Так они еще раз обошли двор. Подойдя к женщинам — матери, крестной и родичам, — Остряков сказал чинно, но с хитрецой в голосе:

— Казака принимайте! Да за ним доглядайте! Чтоб был не квелый, до всякой работы скорый, чтоб Богу молился да шашке учился! Чтоб малых не забижал, старших уважал, а к родителям почтителен был!

Крестная сняла с Ефима и Петрушки портупею с шашкой и вернула Егору:

— Возьми, крестный, шашку. Нашему казаку еще расти нужно.

Остряков принял оружие, поцеловал мальца в макушку и уже серьезнее сказал:

— До семнадцати у меня побудет. Сохраню, а как срок придет, сам ему в руки отдам.

— Смотри, Егор, не потеряй, — крикнул кто-то.

— Такую потеряешь, — хохотнул тот.

После этого старики и бабы поклонились Петрушкиной матери, поздравляя ее с казаком. А уже потом Осокины собирались идти к батюшке Василию, чтобы тот отслужил благодарственный молебен новому казаку.

Аслан смотрел внимательно. Видно было, как он все запоминает и раскладывает по полочкам.

— Значит, шашку крестный хранит? — спросил он тихо.

— А то, как же, — ответил я. — До срока у него. Но Сан Саныча мы раньше учить начнем, ты не переживай, брат.

Я хмыкнул.

— С трех, а то и с пяти лет уже на коня подсаживать станем. Сперва так, чтобы не пугался. Потом понемногу ездить учить начнем. Рукопашный бой тоже рано, только в виде игры с ребятней.

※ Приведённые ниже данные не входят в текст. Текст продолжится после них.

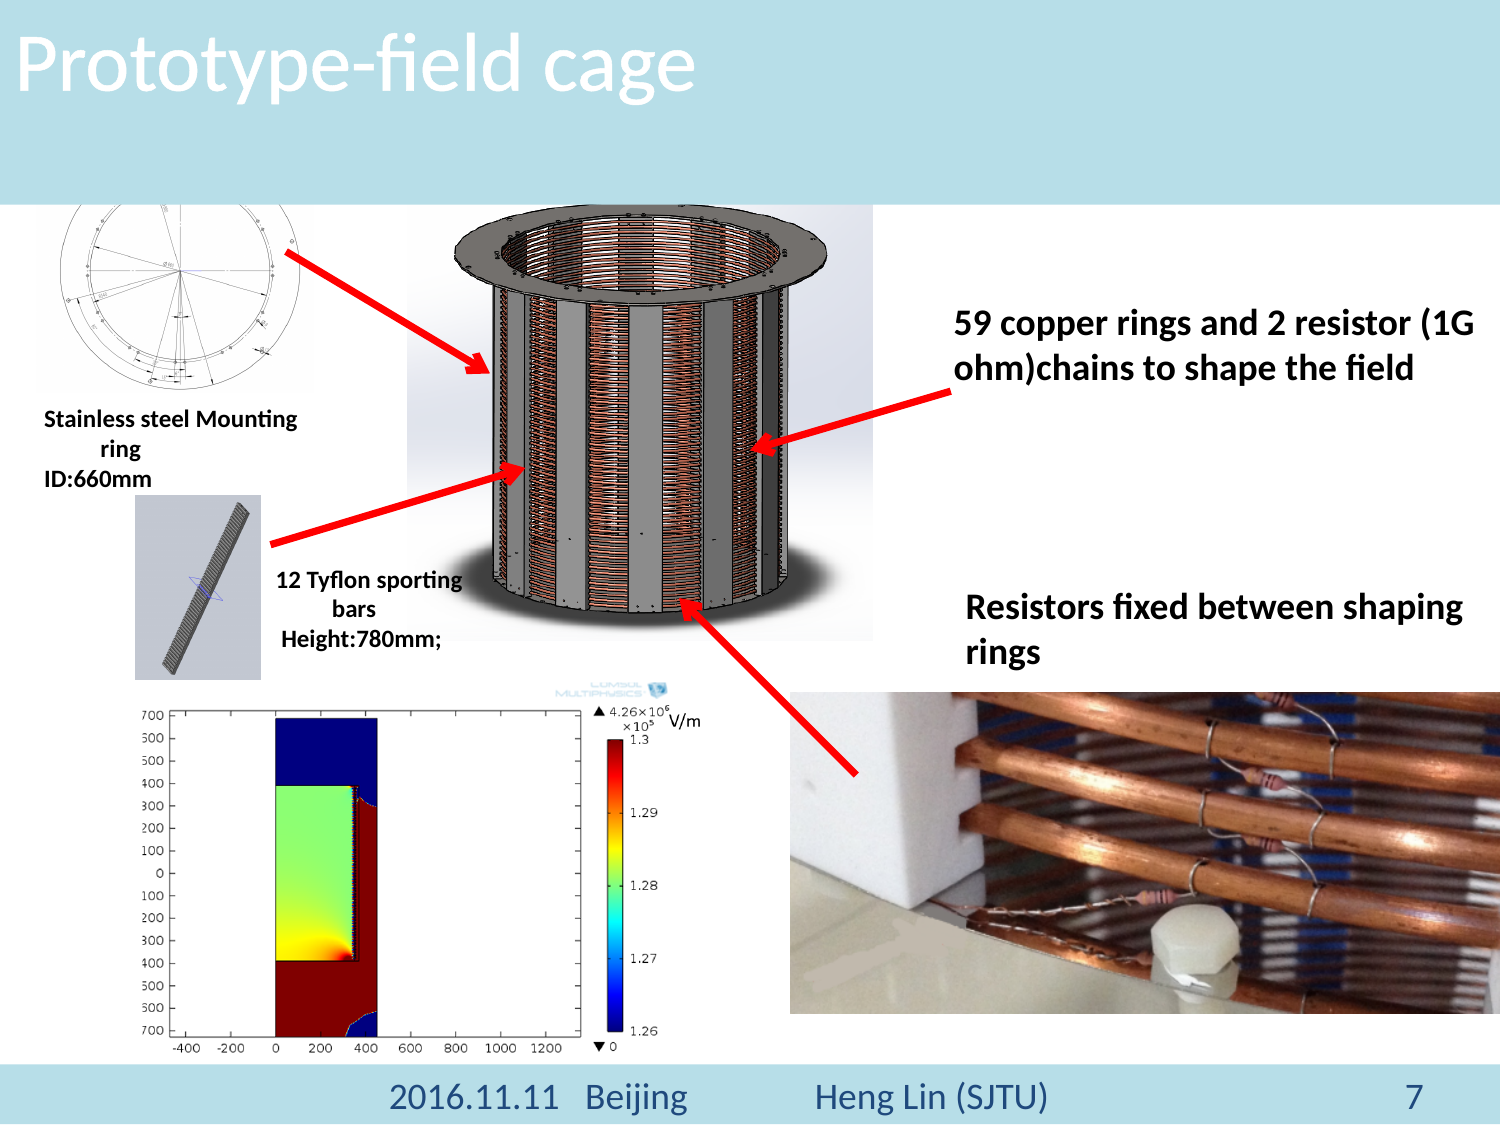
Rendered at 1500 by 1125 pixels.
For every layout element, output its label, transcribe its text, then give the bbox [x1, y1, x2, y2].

text_box 2016.11.11 Beijing Heng Lin (SJTU) 7 [0, 1064, 1500, 1125]
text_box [29, 148, 491, 459]
picture [123, 680, 708, 1056]
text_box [135, 467, 526, 679]
text_box Prototype-field cage [0, 0, 1500, 205]
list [493, 184, 873, 641]
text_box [749, 290, 1500, 451]
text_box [678, 574, 1500, 1014]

— Это мне по душе, — сказал Аслан. — Сан Саныча я рано на коня посажу.

— Если Аленка добро даст, — хохотнул я.

— Она у меня умная и покладистая, — вздохнул Аслан.

— Ну да, ну да, — не стал я развивать тему.

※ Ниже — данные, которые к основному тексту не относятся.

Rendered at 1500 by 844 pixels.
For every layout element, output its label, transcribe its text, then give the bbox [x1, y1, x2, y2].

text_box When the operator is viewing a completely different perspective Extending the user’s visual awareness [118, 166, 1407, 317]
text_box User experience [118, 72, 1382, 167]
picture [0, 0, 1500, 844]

— О чем гутарите, молодые отцы? — подошел к нам Остряков.

— Я-то пока не отец, — сказал я.

— То дело не хитрое, — отмахнулся он. — А этот, вон, уже науку перенимает?

— Как есть, — улыбнулся я. — Век живи, век учись. Думает, когда сына гонять начинать.

Остряков посерьезнел.

— Да сызмальства и гоняй. К коню сперва приучи. Потом кулаки, борьба, чтоб тело свое знал. Лет с семи к стрельбе можно приучать, под надзором, конечно.

Аслан улыбнулся, а Остряков продолжил поучительно:

— Шашку годам к десяти. До того деревяшка, хворостина, палка. Руку сперва поставить надо. А уж как первая сила появится, тогда и клинок можно. Вон, — кивнул Егор на меня, — крестный у тебя что надо. Шило в заднице у твоего крестного. Он с Сан Саныча семь потов спустит, будь покоен.